Penatalaksanaan untuk gastritis akut dapat dilakukan dengan cara
menganjurkan pasien untuk menghindari konsumsi alkohol, obat-obatan (NSAIDS,
Aspirin, Sulfanomida, Steroid, dan Digitalis) serta memilih makanan yang tidak
bersifat iritatif, misalnya makanan yang pedas, berbumbu, asam, dan soda.
Dianjurkan untuk melakukan diet lambung dengan cara mengkonsumsi makanan
yang lembut dan menghindari minuman yang mengandung alkohol, kafein dan teh
serta mengubah pola hidup menjadi sehat (Amin dan Hardhi, 2016).

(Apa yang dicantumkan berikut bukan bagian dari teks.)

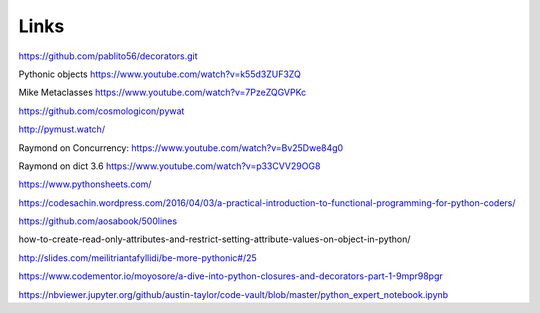 Links
=====

https://github.com/pablito56/decorators.git

Pythonic objects https://www.youtube.com/watch?v=k55d3ZUF3ZQ

Mike Metaclasses https://www.youtube.com/watch?v=7PzeZQGVPKc

https://github.com/cosmologicon/pywat

http://pymust.watch/

Raymond on Concurrency: https://www.youtube.com/watch?v=Bv25Dwe84g0

Raymond on dict 3.6 https://www.youtube.com/watch?v=p33CVV29OG8

https://www.pythonsheets.com/

https://codesachin.wordpress.com/2016/04/03/a-practical-introduction-to-functional-programming-for-python-coders/

https://github.com/aosabook/500lines

how-to-create-read-only-attributes-and-restrict-setting-attribute-values-on-object-in-python/

http://slides.com/meilitriantafyllidi/be-more-pythonic#/25

https://www.codementor.io/moyosore/a-dive-into-python-closures-and-decorators-part-1-9mpr98pgr

https://nbviewer.jupyter.org/github/austin-taylor/code-vault/blob/master/python_expert_notebook.ipynb
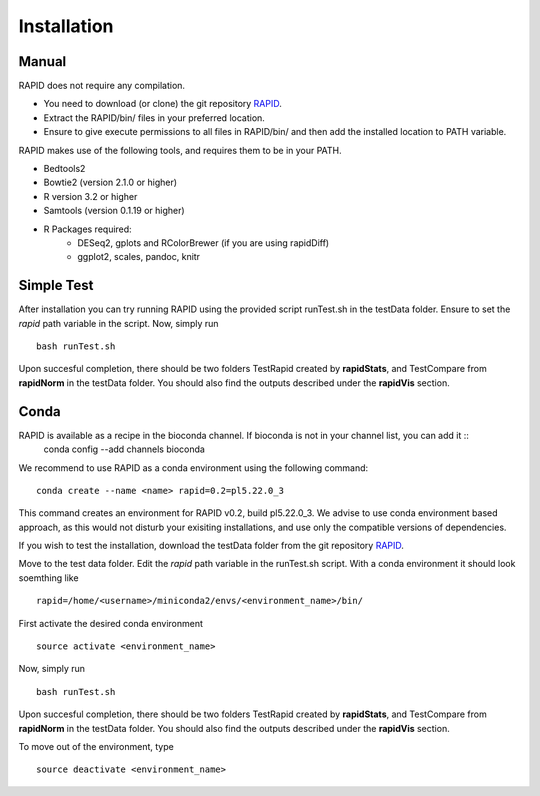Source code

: 
Installation
============

Manual
------

RAPID does not require any compilation. 

* You need to download (or clone) the git repository `RAPID <https://github.com/SchulzLab/RAPID>`_. 
* Extract the RAPID/bin/ files in your preferred location. 
* Ensure to give execute permissions to all files in RAPID/bin/ and then add the installed location to PATH variable.

RAPID makes use of the following tools, and requires them to be in your PATH.

* Bedtools2
* Bowtie2 (version 2.1.0 or higher)
* R version 3.2 or higher
* Samtools (version 0.1.19 or higher)
* R Packages required:
   * DESeq2, gplots and RColorBrewer (if you are using rapidDiff)
   * ggplot2, scales, pandoc, knitr

Simple Test
-----------
After installation you can try running RAPID using the provided script runTest.sh in the testData folder. Ensure to set the *rapid* path variable in the script.
Now, simply run ::

    bash runTest.sh

Upon succesful completion, there should be two folders TestRapid created by **rapidStats**, and TestCompare from **rapidNorm** in the testData folder. 
You should also find the outputs described under the **rapidVis** section.

Conda
-----

RAPID is available as a recipe in the bioconda channel. If bioconda is not in your channel list, you can add it ::
    conda config --add channels bioconda

We recommend to use RAPID as a conda environment using the following command: ::

    conda create --name <name> rapid=0.2=pl5.22.0_3

This command creates an environment for RAPID v0.2, build pl5.22.0_3. We advise to use conda environment based approach, as this would not disturb your exisiting installations, and use only the compatible versions of dependencies. 

If you wish to test the installation, download the testData folder from the git repository `RAPID <https://github.com/SchulzLab/RAPID>`_. 

Move to the test data folder. Edit the *rapid* path variable in the runTest.sh script. With a conda environment it should look soemthing like ::

    rapid=/home/<username>/miniconda2/envs/<environment_name>/bin/

First activate the desired conda environment ::

    source activate <environment_name>
    
Now, simply run ::

    bash runTest.sh
    
Upon succesful completion, there should be two folders TestRapid created by **rapidStats**, and TestCompare from **rapidNorm** in the testData folder. 
You should also find the outputs described under the **rapidVis** section.

To move out of the environment, type ::

    source deactivate <environment_name>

Penatalaksanaan pada pasien gastritis akut yang mengalami mual dan muntah
dengan cara menganjurkan untuk bedrest, pemberian antiemetik, memasang infus
untuk mempertahankan cairan tubuh pasien (Hirlan, 2009).
B. KONSEP LANSIA
1. Definisi
Menurut World Health Organization (WHO), lansia adalah seseorang yang telah
memasuki usia 60 tahun keatas. Lansia merupakan kelompok umur pada manusia
yang telah memasuki tahapan akhir dari fase kehidupannya. Kelompok yang
dikategorikan lansia ini akan terjadi suatu proses yang disebut Aging Process atau
proses penuaan. Seseorang dikatakan lansia ialah apabila berusia 60 tahun atau
lebih, karena faktor tertentu tidak dapat memenuhi kebutuhan dasarnya baik secara
jasmani, rohani maupun sosial (Nugroho, 2012).
2. Klasifikasi
WHO (1999) dalam Azizah (2011) menggolongkan lansia menjadi 4 golongan
berdasarkan usia kronologi, yaitu Usia pertengahan (middle age), yaitu kelompok
lansia dengan usia antara 45-59 tahun. Lanjut usia (elderly) yaitu usia 60-74
tahun, Lanjut usia tua (old) yaitu antara 75-90 tahun, Usia sangat tua (very old) yaitu
usia lebih dari 90 tahun, Sedangkan Nugroho (2000) menurut beberapa ahli,
bahwasanya lanjut usia yaitu orang yang telah berumur 65 tahun keatas.